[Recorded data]
------------------------------------------------

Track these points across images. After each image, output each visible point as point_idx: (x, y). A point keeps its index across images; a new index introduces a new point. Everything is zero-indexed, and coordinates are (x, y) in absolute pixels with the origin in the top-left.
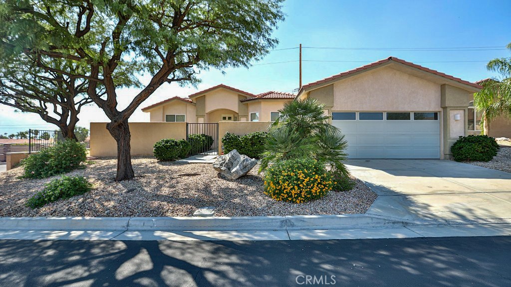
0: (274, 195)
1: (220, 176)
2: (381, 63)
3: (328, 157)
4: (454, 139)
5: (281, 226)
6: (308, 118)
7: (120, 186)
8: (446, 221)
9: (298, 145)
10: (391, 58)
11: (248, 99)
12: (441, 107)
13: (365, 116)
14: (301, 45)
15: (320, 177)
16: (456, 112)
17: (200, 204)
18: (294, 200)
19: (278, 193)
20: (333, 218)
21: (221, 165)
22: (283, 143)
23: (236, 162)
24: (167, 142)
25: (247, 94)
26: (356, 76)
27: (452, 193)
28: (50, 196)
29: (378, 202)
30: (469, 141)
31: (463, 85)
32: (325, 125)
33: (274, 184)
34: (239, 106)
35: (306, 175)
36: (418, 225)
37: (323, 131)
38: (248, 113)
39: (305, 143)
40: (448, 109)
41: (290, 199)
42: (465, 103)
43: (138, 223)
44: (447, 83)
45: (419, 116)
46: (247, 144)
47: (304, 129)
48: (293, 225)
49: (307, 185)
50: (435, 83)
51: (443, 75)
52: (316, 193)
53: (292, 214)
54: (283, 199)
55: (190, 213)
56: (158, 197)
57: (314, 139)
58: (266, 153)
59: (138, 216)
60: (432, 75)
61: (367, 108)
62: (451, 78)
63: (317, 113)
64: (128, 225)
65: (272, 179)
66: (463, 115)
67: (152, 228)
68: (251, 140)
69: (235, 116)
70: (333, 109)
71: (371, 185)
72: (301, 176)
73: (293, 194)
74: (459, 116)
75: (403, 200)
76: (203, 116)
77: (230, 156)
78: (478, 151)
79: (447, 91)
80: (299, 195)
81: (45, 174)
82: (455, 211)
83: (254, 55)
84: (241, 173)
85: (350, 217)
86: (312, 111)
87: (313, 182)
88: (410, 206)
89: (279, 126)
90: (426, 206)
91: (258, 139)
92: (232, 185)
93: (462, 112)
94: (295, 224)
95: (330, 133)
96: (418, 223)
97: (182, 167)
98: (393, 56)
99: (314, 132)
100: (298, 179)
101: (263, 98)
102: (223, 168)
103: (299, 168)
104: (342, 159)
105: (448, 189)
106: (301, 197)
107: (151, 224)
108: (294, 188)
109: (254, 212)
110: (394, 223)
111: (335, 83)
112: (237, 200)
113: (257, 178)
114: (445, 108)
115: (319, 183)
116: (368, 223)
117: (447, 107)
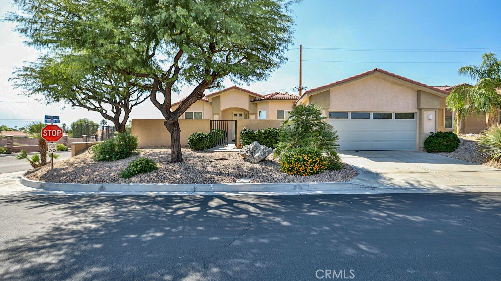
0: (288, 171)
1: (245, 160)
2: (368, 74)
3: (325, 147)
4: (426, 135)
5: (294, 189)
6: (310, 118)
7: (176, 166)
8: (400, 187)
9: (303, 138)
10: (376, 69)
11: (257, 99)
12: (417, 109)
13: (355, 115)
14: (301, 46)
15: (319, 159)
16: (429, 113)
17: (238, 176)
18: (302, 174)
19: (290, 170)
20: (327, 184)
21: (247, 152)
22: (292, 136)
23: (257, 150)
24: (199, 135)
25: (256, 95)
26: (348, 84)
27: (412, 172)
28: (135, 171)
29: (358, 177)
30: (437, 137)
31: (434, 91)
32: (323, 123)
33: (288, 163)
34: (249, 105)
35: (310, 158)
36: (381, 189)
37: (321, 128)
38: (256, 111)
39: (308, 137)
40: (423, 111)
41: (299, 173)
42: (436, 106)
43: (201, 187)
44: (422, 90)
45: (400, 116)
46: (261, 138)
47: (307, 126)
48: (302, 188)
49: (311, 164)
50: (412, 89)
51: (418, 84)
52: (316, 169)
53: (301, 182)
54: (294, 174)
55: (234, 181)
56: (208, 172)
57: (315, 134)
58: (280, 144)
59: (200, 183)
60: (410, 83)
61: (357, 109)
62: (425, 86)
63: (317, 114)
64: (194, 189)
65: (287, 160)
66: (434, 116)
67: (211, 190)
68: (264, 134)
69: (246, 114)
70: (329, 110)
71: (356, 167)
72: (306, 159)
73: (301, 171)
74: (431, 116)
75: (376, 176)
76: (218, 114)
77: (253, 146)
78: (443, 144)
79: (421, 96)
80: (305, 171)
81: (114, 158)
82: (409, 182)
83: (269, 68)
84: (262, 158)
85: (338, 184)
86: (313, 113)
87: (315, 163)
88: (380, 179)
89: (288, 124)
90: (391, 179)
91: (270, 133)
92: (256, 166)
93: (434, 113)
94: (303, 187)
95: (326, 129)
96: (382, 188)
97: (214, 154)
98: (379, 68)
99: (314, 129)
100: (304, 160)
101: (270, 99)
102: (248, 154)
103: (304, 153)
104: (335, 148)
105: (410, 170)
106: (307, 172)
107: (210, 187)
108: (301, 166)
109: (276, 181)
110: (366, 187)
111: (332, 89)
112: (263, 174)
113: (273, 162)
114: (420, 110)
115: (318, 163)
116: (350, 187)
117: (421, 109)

------------------------------------------------

Brief: Put all of the lines above into a numbered list, skipping blank lines and leaving the pictures out.

Answer:
1. Track these points across images. After each image, output each visible point as point_idx: (x, y). A point keeps its index across images; a new index introduces a new point. Everything is zero-indexed, and coordinates are (x, y) in absolute pixels with the origin in the top-left.
2. 0: (274, 195)
3. 1: (220, 176)
4. 2: (381, 63)
5. 3: (328, 157)
6. 4: (454, 139)
7. 5: (281, 226)
8. 6: (308, 118)
9. 7: (120, 186)
10. 8: (446, 221)
11. 9: (298, 145)
12. 10: (391, 58)
13. 11: (248, 99)
14. 12: (441, 107)
15. 13: (365, 116)
16. 14: (301, 45)
17. 15: (320, 177)
18. 16: (456, 112)
19. 17: (200, 204)
20. 18: (294, 200)
21. 19: (278, 193)
22. 20: (333, 218)
23. 21: (221, 165)
24. 22: (283, 143)
25. 23: (236, 162)
26. 24: (167, 142)
27. 25: (247, 94)
28. 26: (356, 76)
29. 27: (452, 193)
30. 28: (50, 196)
31. 29: (378, 202)
32. 30: (469, 141)
33. 31: (463, 85)
34. 32: (325, 125)
35. 33: (274, 184)
36. 34: (239, 106)
37. 35: (306, 175)
38. 36: (418, 225)
39. 37: (323, 131)
40. 38: (248, 113)
41. 39: (305, 143)
42. 40: (448, 109)
43. 41: (290, 199)
44. 42: (465, 103)
45. 43: (138, 223)
46. 44: (447, 83)
47. 45: (419, 116)
48. 46: (247, 144)
49. 47: (304, 129)
50. 48: (293, 225)
51. 49: (307, 185)
52. 50: (435, 83)
53. 51: (443, 75)
54. 52: (316, 193)
55. 53: (292, 214)
56. 54: (283, 199)
57. 55: (190, 213)
58. 56: (158, 197)
59. 57: (314, 139)
60. 58: (266, 153)
61. 59: (138, 216)
62. 60: (432, 75)
63. 61: (367, 108)
64. 62: (451, 78)
65. 63: (317, 113)
66. 64: (128, 225)
67. 65: (272, 179)
68. 66: (463, 115)
69. 67: (152, 228)
70. 68: (251, 140)
71. 69: (235, 116)
72. 70: (333, 109)
73. 71: (371, 185)
74. 72: (301, 176)
75. 73: (293, 194)
76. 74: (459, 116)
77. 75: (403, 200)
78. 76: (203, 116)
79. 77: (230, 156)
80. 78: (478, 151)
81. 79: (447, 91)
82. 80: (299, 195)
83. 81: (45, 174)
84. 82: (455, 211)
85. 83: (254, 55)
86. 84: (241, 173)
87. 85: (350, 217)
88. 86: (312, 111)
89. 87: (313, 182)
90. 88: (410, 206)
91. 89: (279, 126)
92. 90: (426, 206)
93. 91: (258, 139)
94. 92: (232, 185)
95. 93: (462, 112)
96. 94: (295, 224)
97. 95: (330, 133)
98. 96: (418, 223)
99. 97: (182, 167)
100. 98: (393, 56)
101. 99: (314, 132)
102. 100: (298, 179)
103. 101: (263, 98)
104. 102: (223, 168)
105. 103: (299, 168)
106. 104: (342, 159)
107. 105: (448, 189)
108. 106: (301, 197)
109. 107: (151, 224)
110. 108: (294, 188)
111. 109: (254, 212)
112. 110: (394, 223)
113. 111: (335, 83)
114. 112: (237, 200)
115. 113: (257, 178)
116. 114: (445, 108)
117. 115: (319, 183)
118. 116: (368, 223)
119. 117: (447, 107)
120. 0: (288, 171)
121. 1: (245, 160)
122. 2: (368, 74)
123. 3: (325, 147)
124. 4: (426, 135)
125. 5: (294, 189)
126. 6: (310, 118)
127. 7: (176, 166)
128. 8: (400, 187)
129. 9: (303, 138)
130. 10: (376, 69)
131. 11: (257, 99)
132. 12: (417, 109)
133. 13: (355, 115)
134. 14: (301, 46)
135. 15: (319, 159)
136. 16: (429, 113)
137. 17: (238, 176)
138. 18: (302, 174)
139. 19: (290, 170)
140. 20: (327, 184)
141. 21: (247, 152)
142. 22: (292, 136)
143. 23: (257, 150)
144. 24: (199, 135)
145. 25: (256, 95)
146. 26: (348, 84)
147. 27: (412, 172)
148. 28: (135, 171)
149. 29: (358, 177)
150. 30: (437, 137)
151. 31: (434, 91)
152. 32: (323, 123)
153. 33: (288, 163)
154. 34: (249, 105)
155. 35: (310, 158)
156. 36: (381, 189)
157. 37: (321, 128)
158. 38: (256, 111)
159. 39: (308, 137)
160. 40: (423, 111)
161. 41: (299, 173)
162. 42: (436, 106)
163. 43: (201, 187)
164. 44: (422, 90)
165. 45: (400, 116)
166. 46: (261, 138)
167. 47: (307, 126)
168. 48: (302, 188)
169. 49: (311, 164)
170. 50: (412, 89)
171. 51: (418, 84)
172. 52: (316, 169)
173. 53: (301, 182)
174. 54: (294, 174)
175. 55: (234, 181)
176. 56: (208, 172)
177. 57: (315, 134)
178. 58: (280, 144)
179. 59: (200, 183)
180. 60: (410, 83)
181. 61: (357, 109)
182. 62: (425, 86)
183. 63: (317, 114)
184. 64: (194, 189)
185. 65: (287, 160)
186. 66: (434, 116)
187. 67: (211, 190)
188. 68: (264, 134)
189. 69: (246, 114)
190. 70: (329, 110)
191. 71: (356, 167)
192. 72: (306, 159)
193. 73: (301, 171)
194. 74: (431, 116)
195. 75: (376, 176)
196. 76: (218, 114)
197. 77: (253, 146)
198. 78: (443, 144)
199. 79: (421, 96)
200. 80: (305, 171)
201. 81: (114, 158)
202. 82: (409, 182)
203. 83: (269, 68)
204. 84: (262, 158)
205. 85: (338, 184)
206. 86: (313, 113)
207. 87: (315, 163)
208. 88: (380, 179)
209. 89: (288, 124)
210. 90: (391, 179)
211. 91: (270, 133)
212. 92: (256, 166)
213. 93: (434, 113)
214. 94: (303, 187)
215. 95: (326, 129)
216. 96: (382, 188)
217. 97: (214, 154)
218. 98: (379, 68)
219. 99: (314, 129)
220. 100: (304, 160)
221. 101: (270, 99)
222. 102: (248, 154)
223. 103: (304, 153)
224. 104: (335, 148)
225. 105: (410, 170)
226. 106: (307, 172)
227. 107: (210, 187)
228. 108: (301, 166)
229. 109: (276, 181)
230. 110: (366, 187)
231. 111: (332, 89)
232. 112: (263, 174)
233. 113: (273, 162)
234. 114: (420, 110)
235. 115: (318, 163)
236. 116: (350, 187)
237. 117: (421, 109)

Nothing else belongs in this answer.